— SOURCE MATERIAL —
####

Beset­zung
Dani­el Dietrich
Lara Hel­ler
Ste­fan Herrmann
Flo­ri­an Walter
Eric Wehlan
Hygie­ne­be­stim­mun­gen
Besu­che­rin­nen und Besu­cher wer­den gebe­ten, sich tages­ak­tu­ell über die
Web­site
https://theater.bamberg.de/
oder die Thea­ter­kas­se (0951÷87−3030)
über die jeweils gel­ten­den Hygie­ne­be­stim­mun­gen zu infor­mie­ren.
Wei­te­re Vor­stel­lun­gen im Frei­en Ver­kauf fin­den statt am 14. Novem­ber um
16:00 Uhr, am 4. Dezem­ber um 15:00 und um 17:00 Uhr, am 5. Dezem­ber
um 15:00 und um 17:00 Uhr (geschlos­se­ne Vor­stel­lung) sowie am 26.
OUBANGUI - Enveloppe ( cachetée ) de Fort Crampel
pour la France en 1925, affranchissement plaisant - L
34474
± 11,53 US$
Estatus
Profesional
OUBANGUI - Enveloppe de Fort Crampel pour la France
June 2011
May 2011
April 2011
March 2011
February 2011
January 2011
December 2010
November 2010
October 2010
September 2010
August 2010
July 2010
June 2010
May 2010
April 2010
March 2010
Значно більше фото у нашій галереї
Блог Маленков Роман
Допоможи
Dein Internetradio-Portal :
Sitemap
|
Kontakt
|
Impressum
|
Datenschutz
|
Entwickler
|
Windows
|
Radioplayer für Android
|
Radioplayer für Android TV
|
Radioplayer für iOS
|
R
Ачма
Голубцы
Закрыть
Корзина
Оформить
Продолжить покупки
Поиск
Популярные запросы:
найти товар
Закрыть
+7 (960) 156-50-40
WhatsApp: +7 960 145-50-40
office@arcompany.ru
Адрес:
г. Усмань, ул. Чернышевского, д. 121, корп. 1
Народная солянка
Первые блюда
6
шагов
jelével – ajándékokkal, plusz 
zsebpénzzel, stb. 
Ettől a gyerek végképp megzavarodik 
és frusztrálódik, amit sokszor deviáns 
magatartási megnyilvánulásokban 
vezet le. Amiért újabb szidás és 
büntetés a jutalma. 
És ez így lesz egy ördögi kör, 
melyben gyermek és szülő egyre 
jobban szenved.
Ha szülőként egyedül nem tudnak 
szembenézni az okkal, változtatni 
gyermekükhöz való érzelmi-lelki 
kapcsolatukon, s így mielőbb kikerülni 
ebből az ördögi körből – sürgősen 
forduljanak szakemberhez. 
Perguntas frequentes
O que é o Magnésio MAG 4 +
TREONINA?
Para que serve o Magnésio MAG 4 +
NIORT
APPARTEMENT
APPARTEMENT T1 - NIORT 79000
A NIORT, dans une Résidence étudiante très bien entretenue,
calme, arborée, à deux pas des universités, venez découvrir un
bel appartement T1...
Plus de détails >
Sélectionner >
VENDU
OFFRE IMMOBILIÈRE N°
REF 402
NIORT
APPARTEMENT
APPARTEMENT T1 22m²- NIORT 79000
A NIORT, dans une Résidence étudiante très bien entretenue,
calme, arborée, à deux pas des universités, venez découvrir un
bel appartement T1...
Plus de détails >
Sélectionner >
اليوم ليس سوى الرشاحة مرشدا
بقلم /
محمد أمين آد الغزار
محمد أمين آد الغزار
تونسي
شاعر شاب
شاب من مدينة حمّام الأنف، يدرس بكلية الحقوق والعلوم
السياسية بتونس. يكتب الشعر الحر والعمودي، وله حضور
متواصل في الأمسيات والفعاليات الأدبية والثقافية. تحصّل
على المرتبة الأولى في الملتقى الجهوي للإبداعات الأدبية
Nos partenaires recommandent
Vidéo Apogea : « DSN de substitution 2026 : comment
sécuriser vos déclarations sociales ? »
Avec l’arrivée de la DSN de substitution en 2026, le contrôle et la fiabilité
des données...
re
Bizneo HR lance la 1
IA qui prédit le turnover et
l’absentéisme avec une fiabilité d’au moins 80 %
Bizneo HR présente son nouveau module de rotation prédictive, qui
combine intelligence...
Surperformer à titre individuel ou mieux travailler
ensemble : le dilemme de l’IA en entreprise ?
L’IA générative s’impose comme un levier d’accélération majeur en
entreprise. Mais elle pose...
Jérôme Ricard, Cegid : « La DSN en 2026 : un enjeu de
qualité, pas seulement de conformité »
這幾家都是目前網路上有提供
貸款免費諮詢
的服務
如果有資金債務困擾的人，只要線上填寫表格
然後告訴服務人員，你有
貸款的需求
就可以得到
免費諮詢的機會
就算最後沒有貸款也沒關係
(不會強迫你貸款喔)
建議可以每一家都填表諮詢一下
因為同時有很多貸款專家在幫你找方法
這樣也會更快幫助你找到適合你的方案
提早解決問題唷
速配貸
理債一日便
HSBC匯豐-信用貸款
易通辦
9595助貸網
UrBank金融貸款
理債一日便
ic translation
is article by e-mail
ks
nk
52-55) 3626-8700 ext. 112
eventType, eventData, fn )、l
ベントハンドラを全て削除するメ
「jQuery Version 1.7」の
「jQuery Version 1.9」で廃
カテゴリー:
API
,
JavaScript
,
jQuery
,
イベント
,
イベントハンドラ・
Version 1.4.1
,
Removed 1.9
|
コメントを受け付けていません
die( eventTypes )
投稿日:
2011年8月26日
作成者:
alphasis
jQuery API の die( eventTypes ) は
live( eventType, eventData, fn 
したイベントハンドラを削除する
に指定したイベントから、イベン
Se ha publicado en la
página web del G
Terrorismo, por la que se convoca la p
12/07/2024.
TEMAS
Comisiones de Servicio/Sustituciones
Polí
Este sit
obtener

####

— PROBLEM DESCRIPTION —
Every line in the data that holds "Crampel" should be copied out.

— THE ANSWER —
OUBANGUI - Enveloppe ( cachetée ) de Fort Crampel
OUBANGUI - Enveloppe de Fort Crampel pour la France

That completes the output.